When I was at RIT I had to endure a few weeks of shooting sports photography. I hated it. I really don't give a damn about any sports except for the Olympics and those are easy to follow because most of them are races of one form or another. Maybe I should have tried to photograph some track meets, they'd have been easier to keep up with than high school soccer or tennis. The rule was: try to have the kid moving, face visible, with the ball in the frame. If you want to do mediocre sports shots that you can pass around at a PTA meeting, that's how to do it.

The thing is, I just didn't have the timing down and hated every second of it. While I can watch, enjoy and certainly appreciate the athleticism of sport, I have no interest in recording it. Photographing the fans was always a hell of a lot more fun. I've got a great shot of a soccer mom staring laser holes into a woman rooting for the other team, and another one of a Teen Girl Squad with one hanger on sulking in the background. They're good shots, you'll have to take my word for it.

Photographing airsoft is a little different. First, I actually like doing it. Second, I know how things go, I know what people do when, where they're going to go so I can put myself in the right place. There's a third one in there, but I'm not quite sure what it is. I think it has something to do with marking anyone who ruins a shot for a future burst to the face.

## Activity 1
Output the records exactly as they appear, from the start of the records up to and including the line containing "dist [-0.001840, -0.000417]", and omit the pictures.

[Dataset items]
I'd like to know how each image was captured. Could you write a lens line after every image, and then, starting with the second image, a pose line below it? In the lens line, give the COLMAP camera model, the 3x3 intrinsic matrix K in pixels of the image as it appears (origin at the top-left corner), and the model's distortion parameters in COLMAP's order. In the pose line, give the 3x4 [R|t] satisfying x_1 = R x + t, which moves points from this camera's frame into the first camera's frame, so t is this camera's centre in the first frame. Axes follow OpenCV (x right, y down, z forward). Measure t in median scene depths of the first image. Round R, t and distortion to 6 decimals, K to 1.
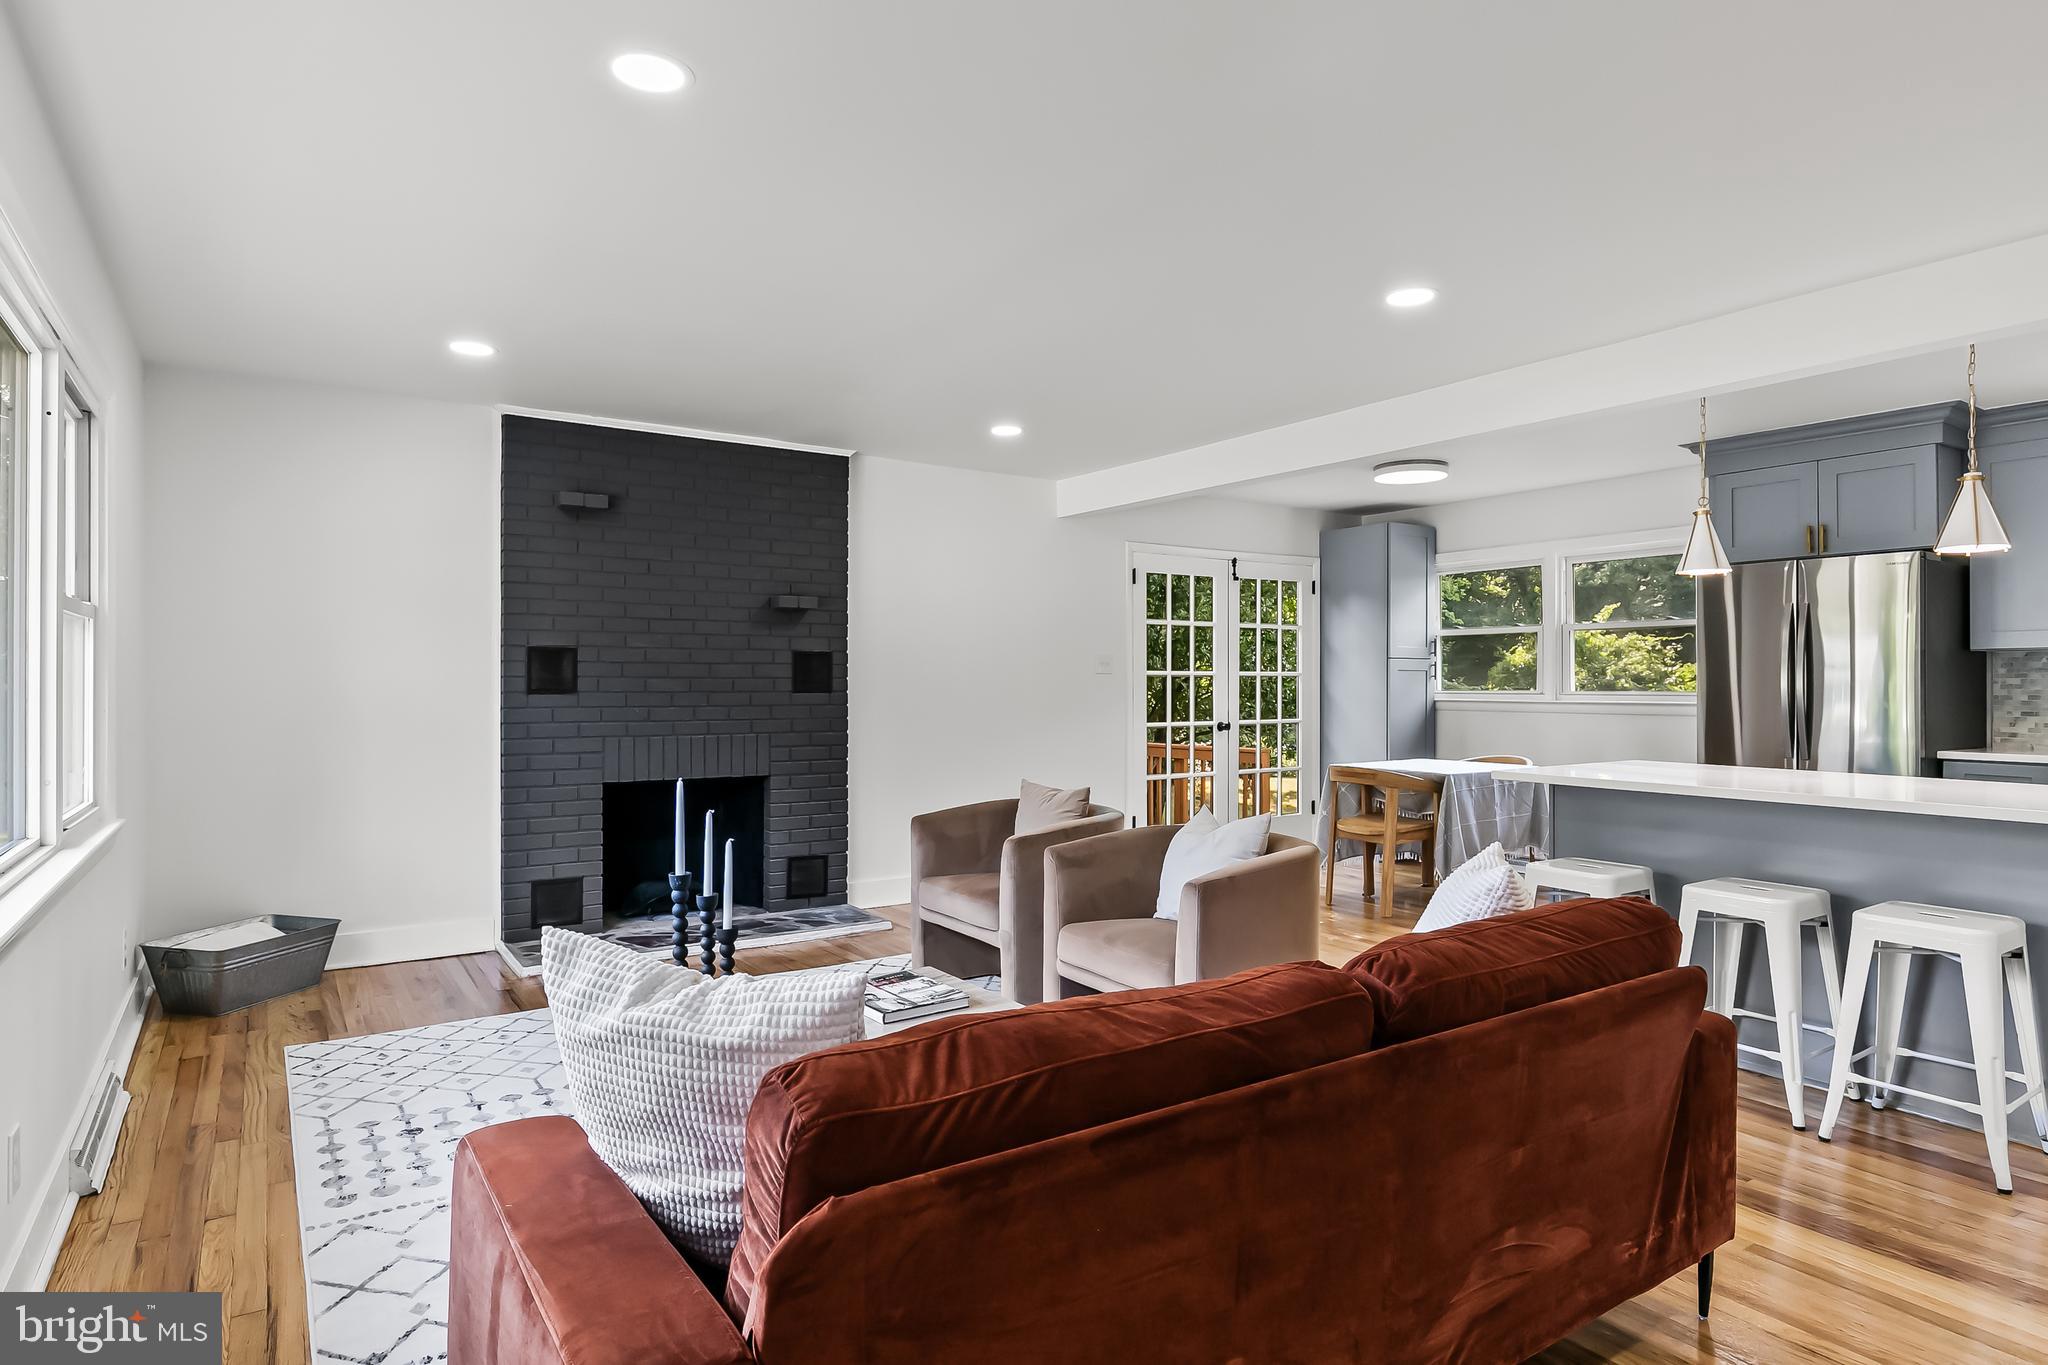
lens RADIAL K [[1124.7, 0, 1024.0], [0, 1124.7, 682.5], [0, 0, 1]] dist [-0.001840, -0.000417]
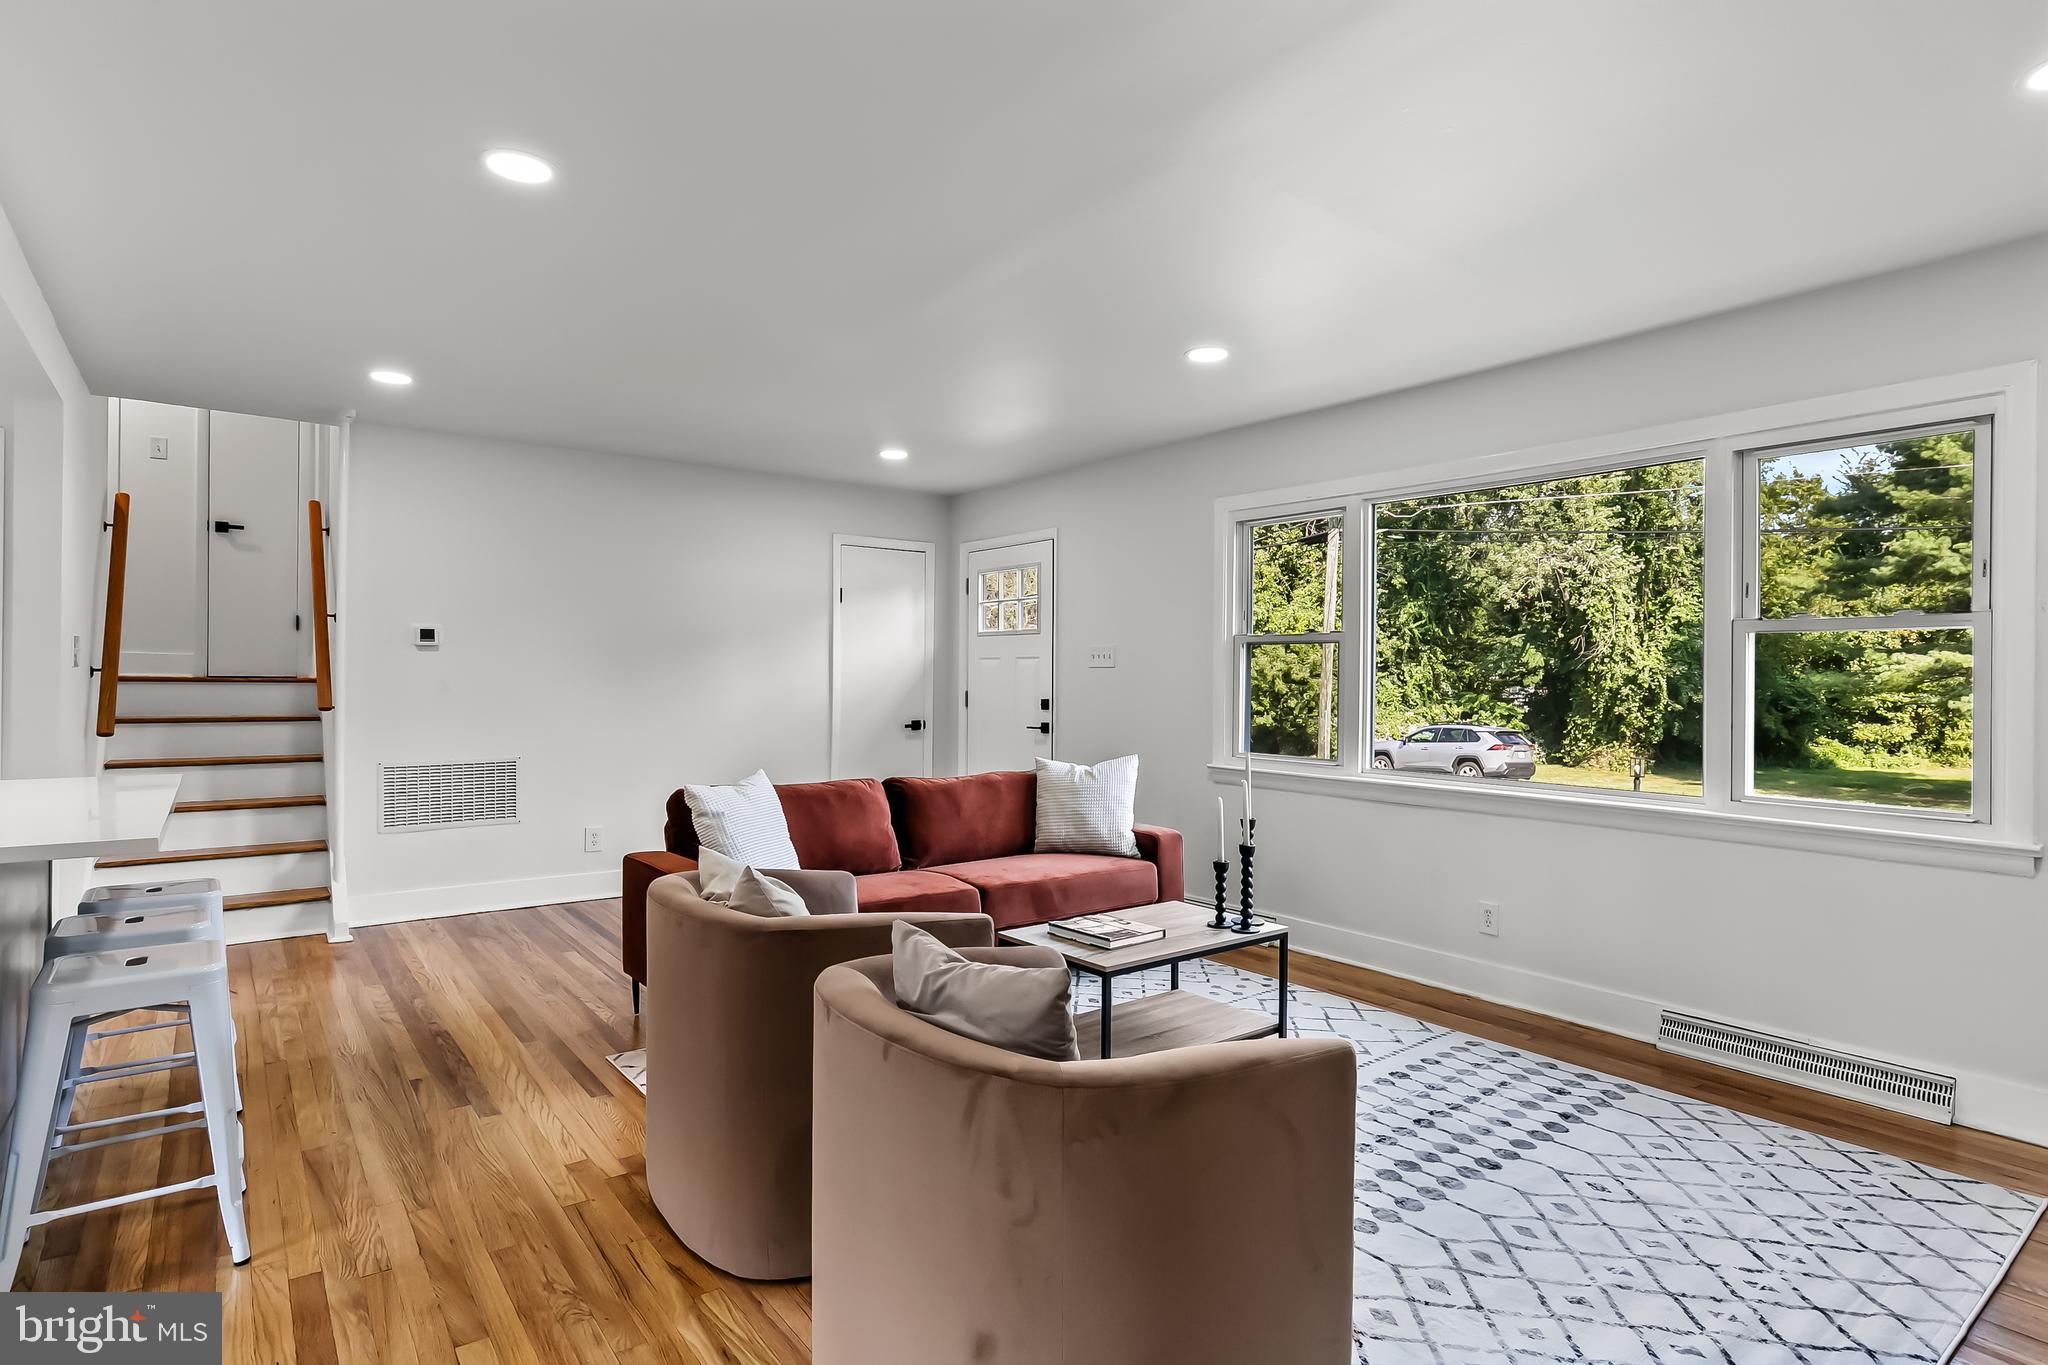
lens RADIAL K [[1064.6, 0, 1024.0], [0, 1064.6, 682.5], [0, 0, 1]] dist [0.001797, 0.001172]
pose [[-0.998245, -0.011290, -0.058139, 0.026613], [-0.011461, 0.999931, 0.002603, 0.000648], [0.058105, 0.003265, -0.998305, 1.158723]]
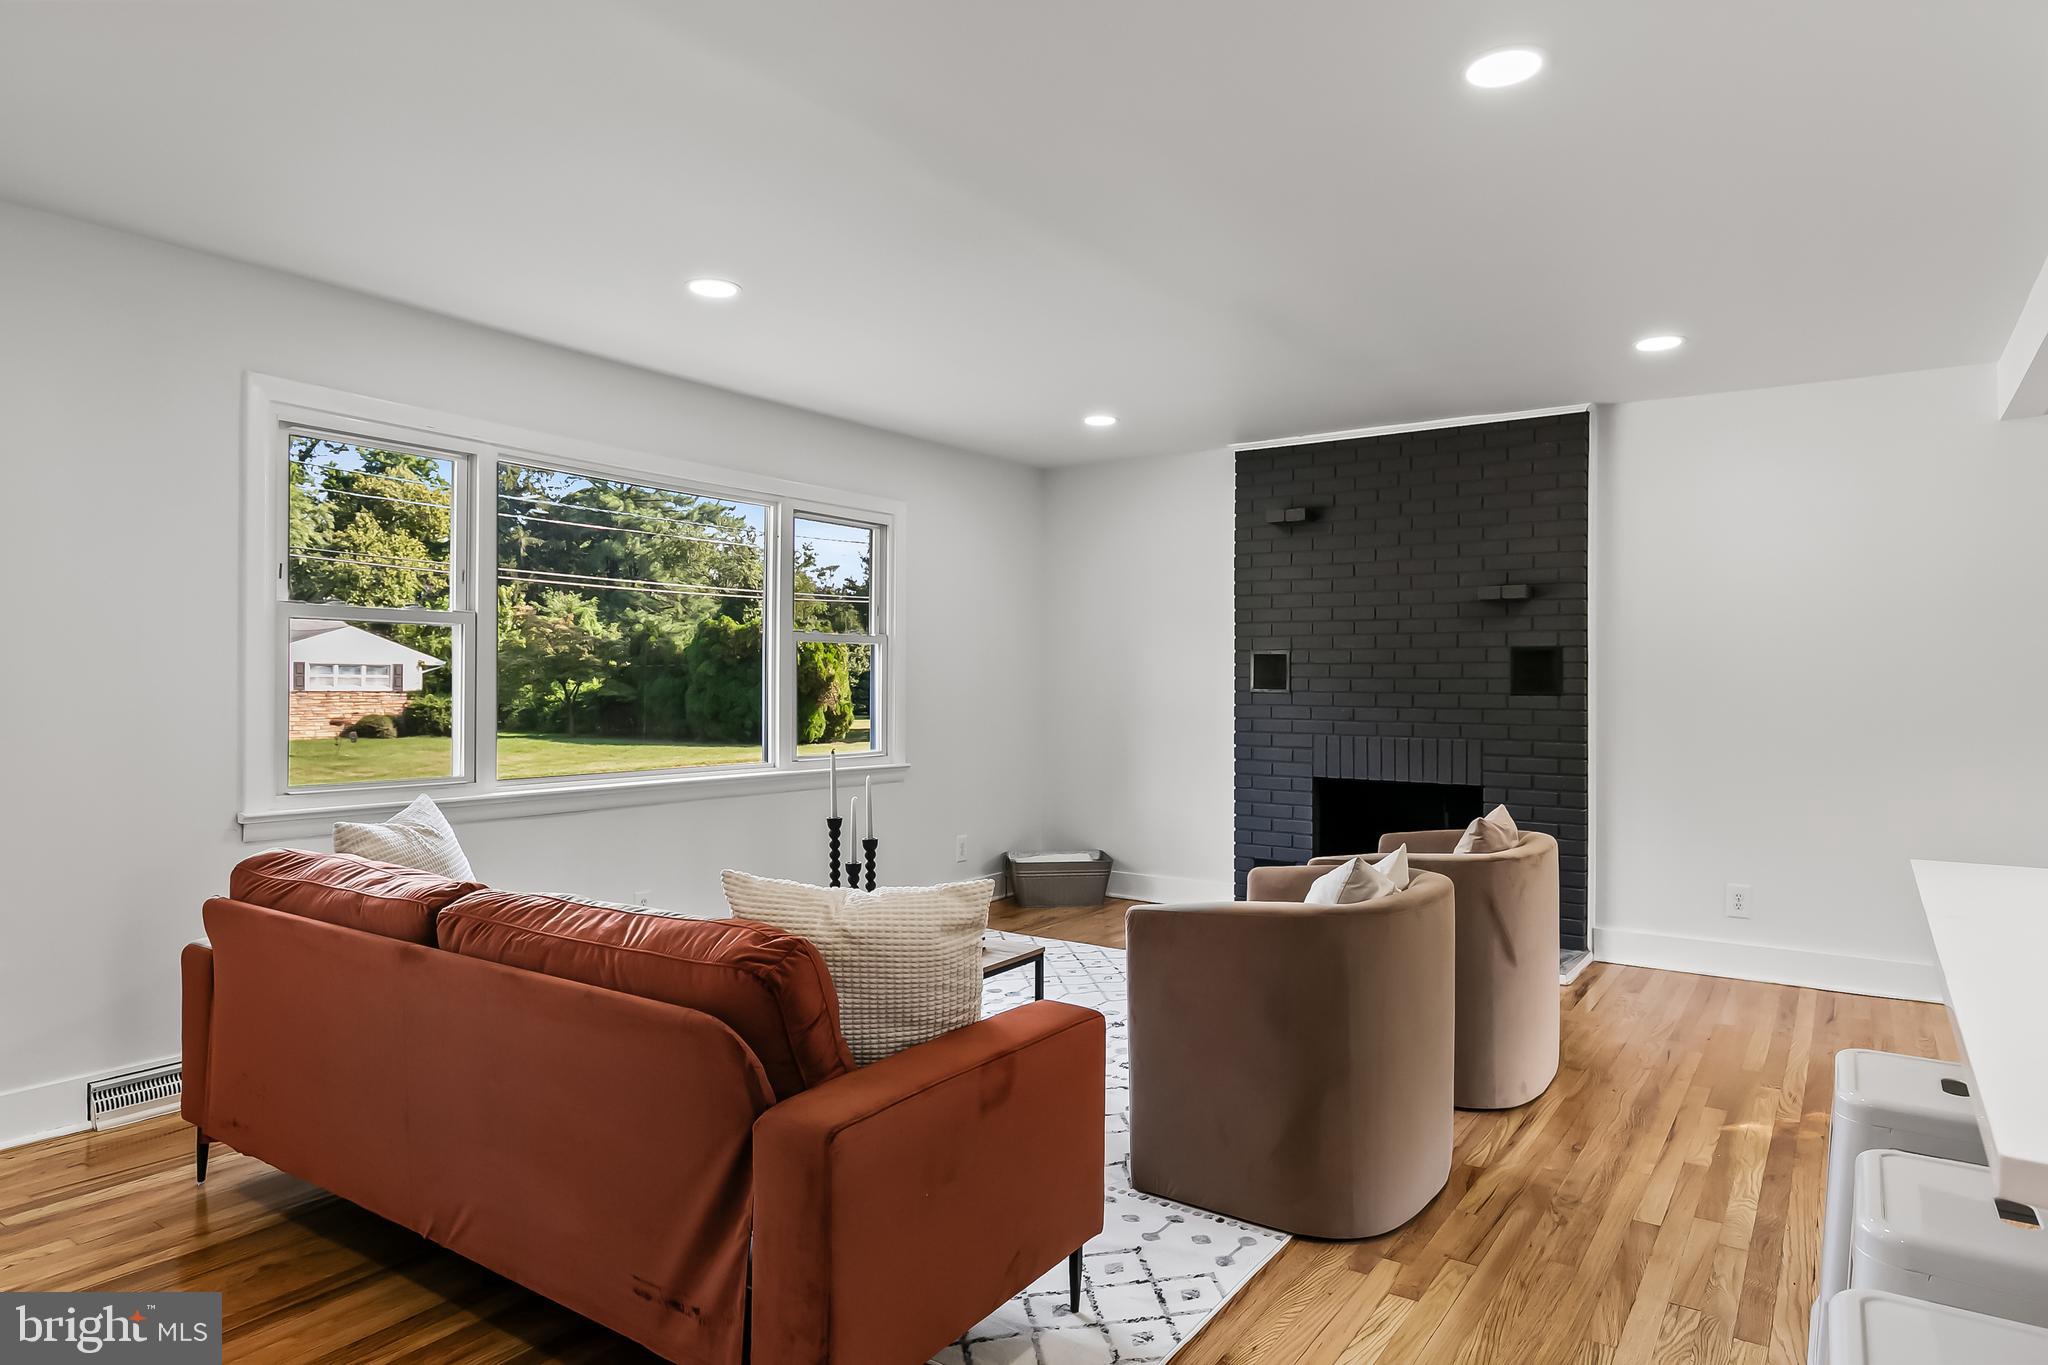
lens RADIAL K [[1192.9, 0, 1024.0], [0, 1192.9, 682.5], [0, 0, 1]] dist [-0.001581, -0.001466]
pose [[0.364797, -0.001077, -0.931087, 0.578432], [-0.005812, 0.999977, -0.003434, 0.005229], [0.931069, 0.006664, 0.364782, 0.333014]]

## Activity 2
In the text on sports photography, what was always a lot more fun to photograph than the games themselves?

## Final answer 1
I'd like to know how each image was captured. Could you write a lens line after every image, and then, starting with the second image, a pose line below it? In the lens line, give the COLMAP camera model, the 3x3 intrinsic matrix K in pixels of the image as it appears (origin at the top-left corner), and the model's distortion parameters in COLMAP's order. In the pose line, give the 3x4 [R|t] satisfying x_1 = R x + t, which moves points from this camera's frame into the first camera's frame, so t is this camera's centre in the first frame. Axes follow OpenCV (x right, y down, z forward). Measure t in median scene depths of the first image. Round R, t and distortion to 6 decimals, K to 1.
lens RADIAL K [[1124.7, 0, 1024.0], [0, 1124.7, 682.5], [0, 0, 1]] dist [-0.001840, -0.000417]

## Final answer 2
Photographing the fans.